Key-Abgreifung wird wohl die nächste Stufe von ID-theft-Spam-Mail"Viren". Eigentlich gehören Keys auf Chipkarten oder USB-Sticks oder Sim-Karten die nicht auslesbar sind und wo ausserhalb des vielleicht schon virenverseuchten Betriebs-Systems die Verschlüsselung bzw. Überprüfung stattfindet. M$-Mitarbeiter haben wohl schon 20 Jahre lang Single-Sign-On-Chipkarten. Wer wurde öfter gehackt ? M$ oder Google und Facebook durch Spear-Phishing bei Mitarbeitern ?

Alte Android-Handies und teilweise vielleicht auch iOS-Geräte sind auslesbar, hack- und crack-bar. Wenn man also die Volks-App für Volks-Verschlüsselung drauflädt hat man nur teilweise Schutz. So wie eine sicheres Türschloss aber eine Tür aus dünnem Holz. Verschlüsselung sollte möglichst autonom sein und möglichst nicht auf Rechnern die vielleicht schon seit Jahren zu Botnetzen gehören. Vielleicht weil Botnetz-betroffene FirmenPCs und Privat-Rechner über Weihnachten abgeschaltet werden, gibts Weihnachten deutlich weniger Spam.

Genau wie bei gefakten Dr.Arbeiten und gefakten Papers gibts kaum Infrastrukturen und saubere Protokolle um z.b. zu markieren ab wann der Key gecracked wurde und welche Digitalen Mails sauber sind und welche als nicht rechtsgültig gelten müssen. Soll man wohl im Mail-Archiv der Firma mit der Hand markieren... Oder plötzlich kommen welche und wollen alle Pizzabestellungen oder Ebay-Verkäufe der letzten 5 Jahre rückgängig machen weil das angeblich die bösen Hacker unterschrieben hätten.

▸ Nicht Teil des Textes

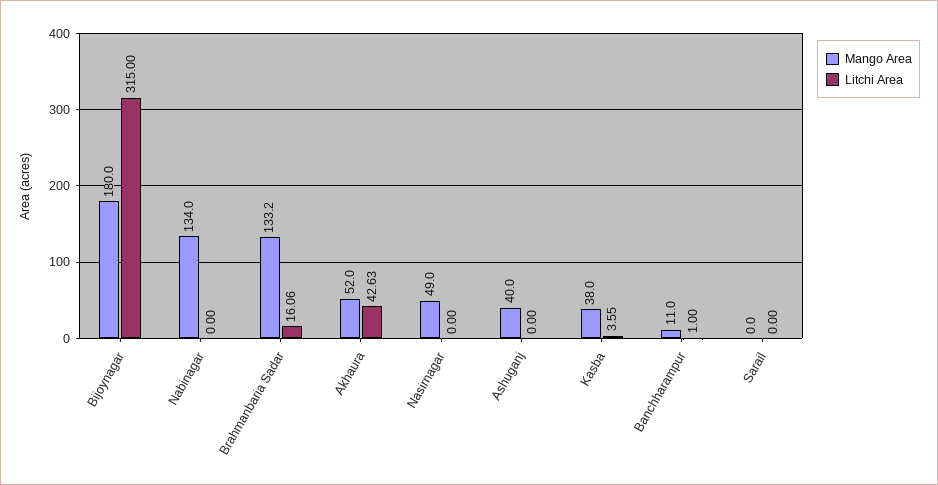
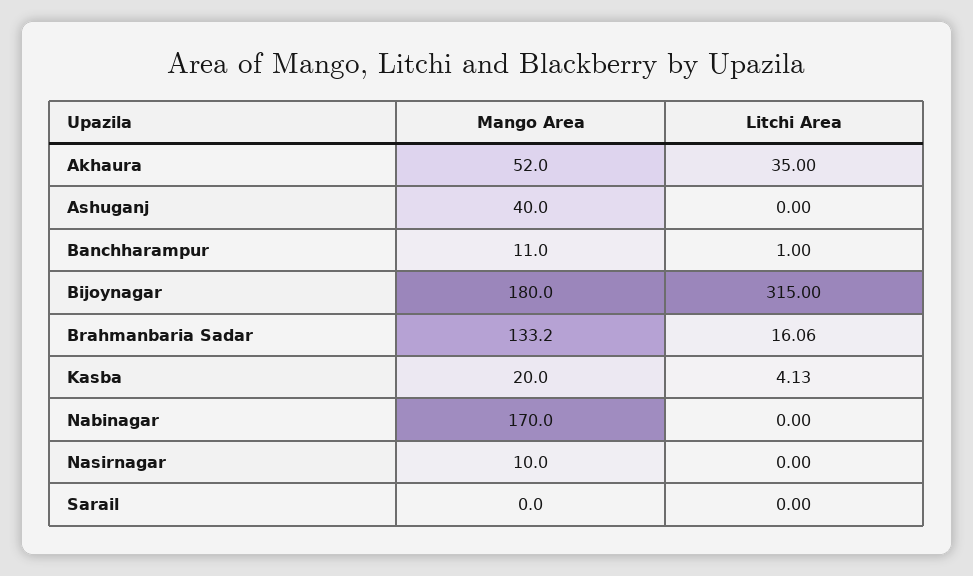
Mango Area, Nabinagar: 134 -> 170
Litchi Area, Akhaura: 42.63 -> 35
Mango Area, Nasirnagar: 49 -> 10
Mango Area, Kasba: 38 -> 20
Litchi Area, Kasba: 3.55 -> 4.13

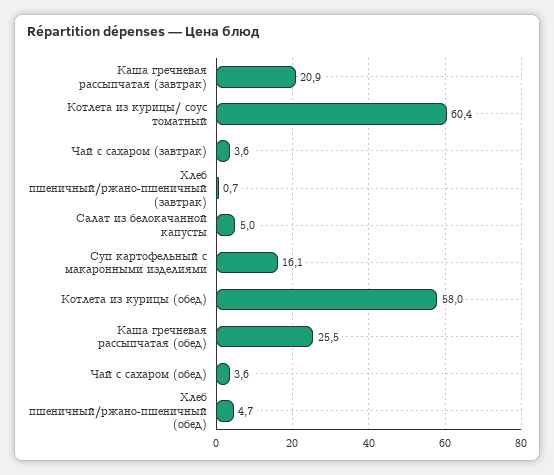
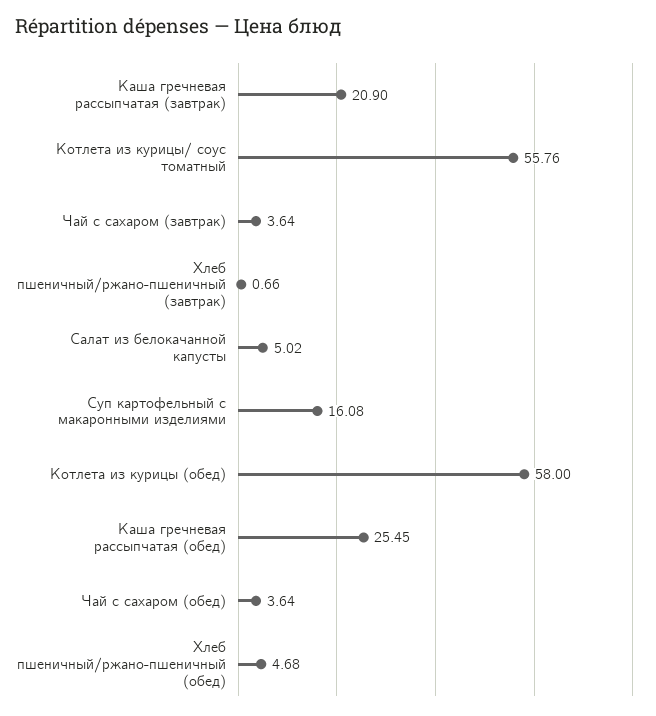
Котлета из курицы/ соус томатный: 60.4 -> 55.76

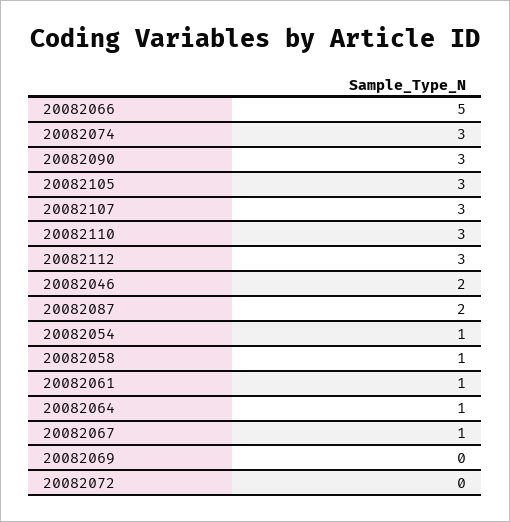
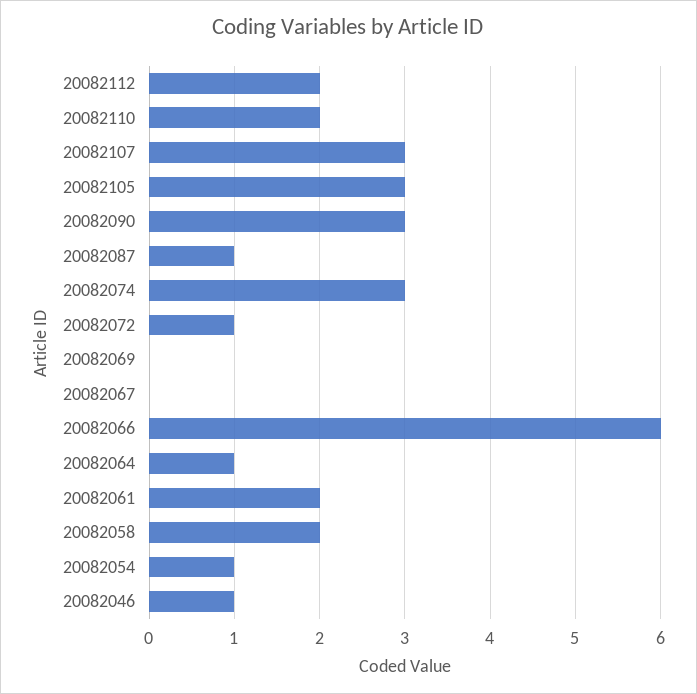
20082066: 5 -> 6
20082110: 3 -> 2
20082112: 3 -> 2
20082046: 2 -> 1
20082087: 2 -> 1
20082058: 1 -> 2
20082061: 1 -> 2
20082067: 1 -> 0
20082072: 0 -> 1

Das Keys nur eine begrenzte Lebenszeit haben, realisieren die Infrastrukturen bis heute nicht. Der Papstring hingegen wird eingeschmolzen bzw. geschliffen damit ein toter bzw. zurückgetretener Papst keine Dokumente mehr damit signieren kann. Was passiert wenn ein Geschäftsführer zurücktritt ? Wie weiss ich das sein Key nicht mehr gilt ?

Die Idee ist also schon Ok. Aber die Infrastruktur und drumherum muss auch passen.

Antworten
Olaf Barheine
Olaf Barheine

Man muss nun aber wirklich nicht Informatik studiert haben, um PGP einzurichten. Aber nun gut, wenn das Projekt der Sicherheit dient... Gegen Bequemlichkeit und Arglosigkeit wird es aber nicht helfen.

Antworten
Mario
Mario

Sorry, aber die Usability von PGP hat sich seit Jahren nicht gebessert. Die Schlüsselverwaltung ist eine Katastrophe. Nur ein paar Beispiele: eine Löschung von (kompromittierten) Schlüsseln ist nicht möglich, die Generierung von Revoke-Keys sehr kompliziert. Gefälschte Schlüssel sind dagegen relativ einfach zu erstellen. Die Einbindung in Standard-Mail-Software oder gar Webmail meist gar nicht oder nur bruchstückhaft vorhanden...
Kurzum, für die breite Masse ist PGP leider nicht zu gebrauchen.

Antworten
Jan
Jan

Hallo,
ich bin jetzt technisch nur Mittel versiert und finde PGP mit Enigmail relativ einfach zu bedienen.